---------- ITEMS ----------

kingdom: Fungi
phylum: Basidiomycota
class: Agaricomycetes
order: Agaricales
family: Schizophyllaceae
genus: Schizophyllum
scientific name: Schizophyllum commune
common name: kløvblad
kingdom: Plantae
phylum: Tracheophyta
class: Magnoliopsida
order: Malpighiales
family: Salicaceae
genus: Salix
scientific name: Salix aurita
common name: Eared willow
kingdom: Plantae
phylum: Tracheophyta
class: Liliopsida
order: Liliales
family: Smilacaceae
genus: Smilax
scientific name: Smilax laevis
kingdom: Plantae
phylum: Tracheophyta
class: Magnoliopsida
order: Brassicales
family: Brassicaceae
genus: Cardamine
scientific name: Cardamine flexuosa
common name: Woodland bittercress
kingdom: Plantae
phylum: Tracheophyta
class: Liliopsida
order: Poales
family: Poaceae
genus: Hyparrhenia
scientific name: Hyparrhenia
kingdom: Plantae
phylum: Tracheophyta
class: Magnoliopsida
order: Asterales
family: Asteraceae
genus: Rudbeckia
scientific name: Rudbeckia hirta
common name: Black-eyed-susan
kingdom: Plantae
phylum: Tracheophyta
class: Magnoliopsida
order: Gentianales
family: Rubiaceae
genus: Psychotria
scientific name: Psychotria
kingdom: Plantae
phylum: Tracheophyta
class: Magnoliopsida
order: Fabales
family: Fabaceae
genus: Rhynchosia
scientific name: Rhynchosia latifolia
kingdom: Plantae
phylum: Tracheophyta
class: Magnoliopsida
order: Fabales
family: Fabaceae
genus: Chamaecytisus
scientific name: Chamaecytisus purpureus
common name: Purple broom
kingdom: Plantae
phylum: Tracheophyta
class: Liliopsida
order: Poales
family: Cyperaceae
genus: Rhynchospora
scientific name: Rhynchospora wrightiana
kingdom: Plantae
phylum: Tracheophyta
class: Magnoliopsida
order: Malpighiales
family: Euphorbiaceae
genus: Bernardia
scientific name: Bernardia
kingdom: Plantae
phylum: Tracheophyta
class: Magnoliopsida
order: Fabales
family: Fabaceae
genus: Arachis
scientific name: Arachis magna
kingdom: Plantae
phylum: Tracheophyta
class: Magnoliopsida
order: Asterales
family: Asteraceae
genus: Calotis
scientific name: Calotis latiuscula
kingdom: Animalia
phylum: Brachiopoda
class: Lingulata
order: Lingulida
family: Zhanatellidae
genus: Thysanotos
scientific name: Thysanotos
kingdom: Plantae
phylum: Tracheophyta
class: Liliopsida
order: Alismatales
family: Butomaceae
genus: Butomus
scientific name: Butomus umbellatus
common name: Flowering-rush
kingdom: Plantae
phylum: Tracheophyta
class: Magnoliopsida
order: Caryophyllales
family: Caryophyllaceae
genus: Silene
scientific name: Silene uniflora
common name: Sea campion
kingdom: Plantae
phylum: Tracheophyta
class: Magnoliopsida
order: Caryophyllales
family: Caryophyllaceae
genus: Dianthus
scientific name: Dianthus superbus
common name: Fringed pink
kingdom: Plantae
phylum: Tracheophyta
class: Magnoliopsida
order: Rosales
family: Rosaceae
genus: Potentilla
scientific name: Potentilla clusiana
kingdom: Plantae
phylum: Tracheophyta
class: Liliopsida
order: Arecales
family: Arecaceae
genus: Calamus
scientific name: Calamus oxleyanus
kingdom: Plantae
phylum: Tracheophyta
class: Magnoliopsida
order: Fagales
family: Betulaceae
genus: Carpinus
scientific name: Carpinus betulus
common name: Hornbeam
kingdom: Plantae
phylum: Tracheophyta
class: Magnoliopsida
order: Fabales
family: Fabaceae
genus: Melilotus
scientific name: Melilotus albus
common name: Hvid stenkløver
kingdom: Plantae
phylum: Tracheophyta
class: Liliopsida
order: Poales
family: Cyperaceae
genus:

----------

Copy out the lines above, from the line with "scientific name: Salix aurita" up to and including the line with "scientific name: Rhynchospora wrightiana", with no changes.

### FINAL RESULT
scientific name: Salix aurita
common name: Eared willow
kingdom: Plantae
phylum: Tracheophyta
class: Liliopsida
order: Liliales
family: Smilacaceae
genus: Smilax
scientific name: Smilax laevis
kingdom: Plantae
phylum: Tracheophyta
class: Magnoliopsida
order: Brassicales
family: Brassicaceae
genus: Cardamine
scientific name: Cardamine flexuosa
common name: Woodland bittercress
kingdom: Plantae
phylum: Tracheophyta
class: Liliopsida
order: Poales
family: Poaceae
genus: Hyparrhenia
scientific name: Hyparrhenia
kingdom: Plantae
phylum: Tracheophyta
class: Magnoliopsida
order: Asterales
family: Asteraceae
genus: Rudbeckia
scientific name: Rudbeckia hirta
common name: Black-eyed-susan
kingdom: Plantae
phylum: Tracheophyta
class: Magnoliopsida
order: Gentianales
family: Rubiaceae
genus: Psychotria
scientific name: Psychotria
kingdom: Plantae
phylum: Tracheophyta
class: Magnoliopsida
order: Fabales
family: Fabaceae
genus: Rhynchosia
scientific name: Rhynchosia latifolia
kingdom: Plantae
phylum: Tracheophyta
class: Magnoliopsida
order: Fabales
family: Fabaceae
genus: Chamaecytisus
scientific name: Chamaecytisus purpureus
common name: Purple broom
kingdom: Plantae
phylum: Tracheophyta
class: Liliopsida
order: Poales
family: Cyperaceae
genus: Rhynchospora
scientific name: Rhynchospora wrightiana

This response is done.